There are many different types of contraception, and all types are geared for your personal situation and what is convenient for you.
The most appropriate method of birth control depends on an individual's overall health, age, frequency of sexual activity, number of sexual partners, desire to have children in the future, and family history of certain diseases.
There are many different methods of birth control, including hormonal contraception such as "the pill." Women take the pill by mouth to prevent pregnancy, and, when taken correctly, it is up to 99.9% effective.

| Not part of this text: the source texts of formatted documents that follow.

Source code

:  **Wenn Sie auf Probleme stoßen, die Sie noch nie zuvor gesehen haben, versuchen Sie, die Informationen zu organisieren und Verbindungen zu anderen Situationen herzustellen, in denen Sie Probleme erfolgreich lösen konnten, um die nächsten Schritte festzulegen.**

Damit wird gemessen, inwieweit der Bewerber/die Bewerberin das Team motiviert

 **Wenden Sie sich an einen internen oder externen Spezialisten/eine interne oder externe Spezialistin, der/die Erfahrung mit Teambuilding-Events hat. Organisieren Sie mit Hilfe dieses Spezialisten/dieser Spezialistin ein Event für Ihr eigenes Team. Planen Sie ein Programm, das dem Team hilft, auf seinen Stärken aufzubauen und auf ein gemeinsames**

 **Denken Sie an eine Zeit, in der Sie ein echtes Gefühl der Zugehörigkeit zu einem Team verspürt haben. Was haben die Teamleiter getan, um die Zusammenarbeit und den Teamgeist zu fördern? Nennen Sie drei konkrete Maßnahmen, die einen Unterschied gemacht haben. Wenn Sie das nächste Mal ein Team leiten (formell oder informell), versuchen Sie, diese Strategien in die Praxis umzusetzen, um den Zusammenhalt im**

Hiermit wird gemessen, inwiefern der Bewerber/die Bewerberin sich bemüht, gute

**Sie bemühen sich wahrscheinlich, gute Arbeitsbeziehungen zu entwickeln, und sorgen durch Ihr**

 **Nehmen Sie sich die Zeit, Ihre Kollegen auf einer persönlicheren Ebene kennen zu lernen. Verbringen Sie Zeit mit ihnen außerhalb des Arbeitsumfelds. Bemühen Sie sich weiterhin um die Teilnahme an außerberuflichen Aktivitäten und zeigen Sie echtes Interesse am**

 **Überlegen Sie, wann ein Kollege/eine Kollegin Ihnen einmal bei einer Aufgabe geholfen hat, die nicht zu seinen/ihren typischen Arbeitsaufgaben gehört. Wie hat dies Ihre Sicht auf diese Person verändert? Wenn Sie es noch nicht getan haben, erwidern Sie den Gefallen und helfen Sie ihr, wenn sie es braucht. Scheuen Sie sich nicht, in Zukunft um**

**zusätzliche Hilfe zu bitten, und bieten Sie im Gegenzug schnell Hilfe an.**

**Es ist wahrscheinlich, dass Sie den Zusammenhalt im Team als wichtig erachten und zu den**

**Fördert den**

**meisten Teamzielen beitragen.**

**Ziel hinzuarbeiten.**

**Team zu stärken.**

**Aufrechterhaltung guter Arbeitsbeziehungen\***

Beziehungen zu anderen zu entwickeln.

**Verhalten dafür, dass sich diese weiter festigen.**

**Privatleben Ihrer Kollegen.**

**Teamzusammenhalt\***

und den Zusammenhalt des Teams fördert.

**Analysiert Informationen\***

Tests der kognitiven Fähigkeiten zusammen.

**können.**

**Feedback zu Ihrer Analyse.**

Intrauterine Methods (IUD)
An intrauterine device (IUD), also known as an intrauterine system (IUS), is a small, T-shaped device that is inserted into the uterus to prevent pregnancy. A health care provider inserts the device. An IUD can remain in place and function effectively for many years at a time.
After the recommended length of time, or when the woman no longer needs or desires contraception, a health care provider removes or replaces the device.
A small, thin and flexible arm implant that is placed discreetly under the skin of the inner, upper arm by Dr. Leveno.
It's considered a long-acting birth control option, providing up to 3 years of continuous pregnancy protection. It must be removed by the end of the third year.
A vaginal ring is used to prevent pregnancy and it’s easy to use. You insert and remove it yourself. Just put it in for 3 weeks, take it out, then put a new one in a week later. Once the ring is in your vagina, it releases a continuous low dose of hormones.
The exact position of the ring inside the vagina is not critical for its function. It’s just as effective as the pill when used as directed, and you don’t have to think about taking it every day.
A contraceptive patch sticks to the skin and is highly effective to prevent you from getting pregnant by releasing hormones.
The hormones estrogen and progestin are released continuously, entering the bloodstream through the skin, where they stop the ovaries from releasing eggs and also thicken the cervical mucus which keeps the sperm from getting to the egg. The patch isn’t transparent, so this method of contraception is visible.